Agenda 18/04/2012 às 07:55

O garantismo dito positivo pode até estar relacionado com os direitos fundamentais de dimensão positiva, como o direito à segurança (direito meta-individual, coletivo), mas não com o conceito de garantismo, que se confunde com o de garantismo negativo.

I

Segundo Ferrajoli, garantismo designa um modelo normativo de direito, um modelo de estrita legalidade, que se caracteriza, no plano político, como uma técnica capaz de minimizar a violência e maximizar a liberdade, e no plano jurídico, como um sistema de vínculos impostos à potestade punitiva do Estado em garantia dos direitos do cidadão.[1]

É uma teoria que defende um sistema de poder mínimo, de crítica do direito positivo, a partir da separação entre direito e moral e da exigência de que somente atos que provoquem danos sejam proibidos.  Os princípios do garantismo penal são: 1) nulla poena sine crimine; 2) nullum crimen sine lege; 3) nulla lex (poenalis) sine necessitate; 4) nulla necessitas sine iniuria; 5) nulla iniuria sine actione; 6) nulla actio sine culpa; 7) nulla culpa sine iudicio; 8) nullum iudicium sine accusatione; 9) nulla accusatio sine probatione; 10) nulla probatio sine defensione.[2]

A grande maioria dos axiomas garantistas já estão previstos no ordenamento jurídico positivo brasileiro, tais como: não há crime sem lei anterior que o defina nem pena sem prévia cominação legal (art. 1º do Código Penal); não há ação sem culpa, pois a culpabilidade é requisito do crime ou pressuposto de aplicação da pena(art. 20, § 1º; art. 21, ambos do Código Penal); é necessário um Processo judicial para avaliação da culpa (art. 5º, LIV, da Constituição); há um órgão para acusação diferente do órgão julgador (art. 129, I, da Constituição); é necessário que em qualquer processo criminal o réu seja assistido por um defensor (art. 261 do Código de Processo Penal).

O garantismo assemelha-se com o direito penal mínimo e o liberalismo penal, que buscam privilegiar as liberdades individuais.  Ele é marcado por uma profunda preocupação em que sejam respeitados, pelo Estado, os direitos fundamentais dos indivíduos.  Não nega a necessidade do direito penal, até porque não é uma teoria abolicionista, mas minimalista.  Visa apenas garantir o respeito aos direitos humanos.

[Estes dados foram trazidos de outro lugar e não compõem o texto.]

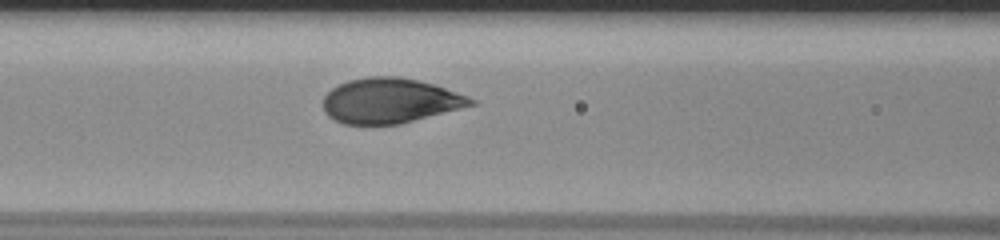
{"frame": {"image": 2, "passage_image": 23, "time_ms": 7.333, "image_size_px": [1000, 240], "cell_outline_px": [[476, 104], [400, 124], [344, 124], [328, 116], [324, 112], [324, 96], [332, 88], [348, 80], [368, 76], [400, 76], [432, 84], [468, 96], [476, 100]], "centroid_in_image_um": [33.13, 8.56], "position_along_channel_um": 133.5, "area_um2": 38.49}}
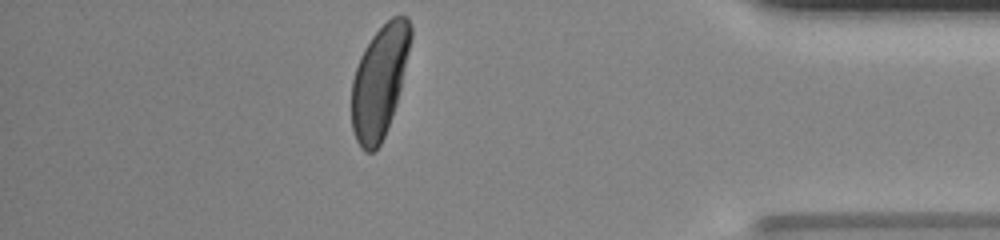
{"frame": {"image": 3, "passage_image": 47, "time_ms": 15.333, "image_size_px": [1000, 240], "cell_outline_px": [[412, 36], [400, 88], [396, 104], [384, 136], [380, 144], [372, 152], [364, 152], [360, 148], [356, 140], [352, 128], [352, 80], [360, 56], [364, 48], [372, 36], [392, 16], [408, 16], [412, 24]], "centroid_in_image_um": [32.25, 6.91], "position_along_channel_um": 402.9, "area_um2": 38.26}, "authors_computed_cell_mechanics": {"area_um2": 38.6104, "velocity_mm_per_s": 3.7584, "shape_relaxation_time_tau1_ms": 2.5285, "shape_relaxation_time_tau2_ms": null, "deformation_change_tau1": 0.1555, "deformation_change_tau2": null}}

Todavia, uma corrente de juristas, alegando preocupação com o aumento da criminalidade e da impunidade, dividiu o garantismo em duas vertentes.  A primeira, que chama de garantismo negativo, seria aquela que se preocupa somente com a restrição indevida da liberdade do cidadão. A segunda, que denominam de garantismo positivo, cuida de proteger os direitos fundamentais de terceiros da serem violados pelos criminosos, bem como o direito de ação do Estado para punir estes últimos.

Essa divisão, contudo, afigura-se-nos completamente inadequada.

Primeiro, porque o uso do adjetivo negativo,  para se referir ao garantismo idealizado por Ferrajoli, passa a ideia de que este seria algo ruim, deletério, prejudicial à sociedade, enquanto  garantismo positivo seria uma coisa boa, edificante, útil a todos.  Essa intenção difamatória fica bastante clara, tendo em vista as críticas que são dirigidas contra o garantismo negativo pelo  garantismo positivo. Este seria uma forma de corrigir aquele, uma teoria “incompleta” que se preocuparia apenas em proteger criminosos.

Segundo, porque o assim denominado garantismo positivo não reflete o conceito de garantismo penal.  Garantismo é a preocupação com os direitos do indivíduo, com a forma como a lei penal é criada e aplicada em relação ao cidadão, com a restrição indevida do direito de liberdade deste pelo Estado.

Não questionamos que a sociedade deve ser protegida dos criminosos, que o Estado precisa persegui-los e puni-los, mas isso não é garantismo. Não é garantismo defender um direito penal eficaz ou uma ação mais firme contra os delinquentes.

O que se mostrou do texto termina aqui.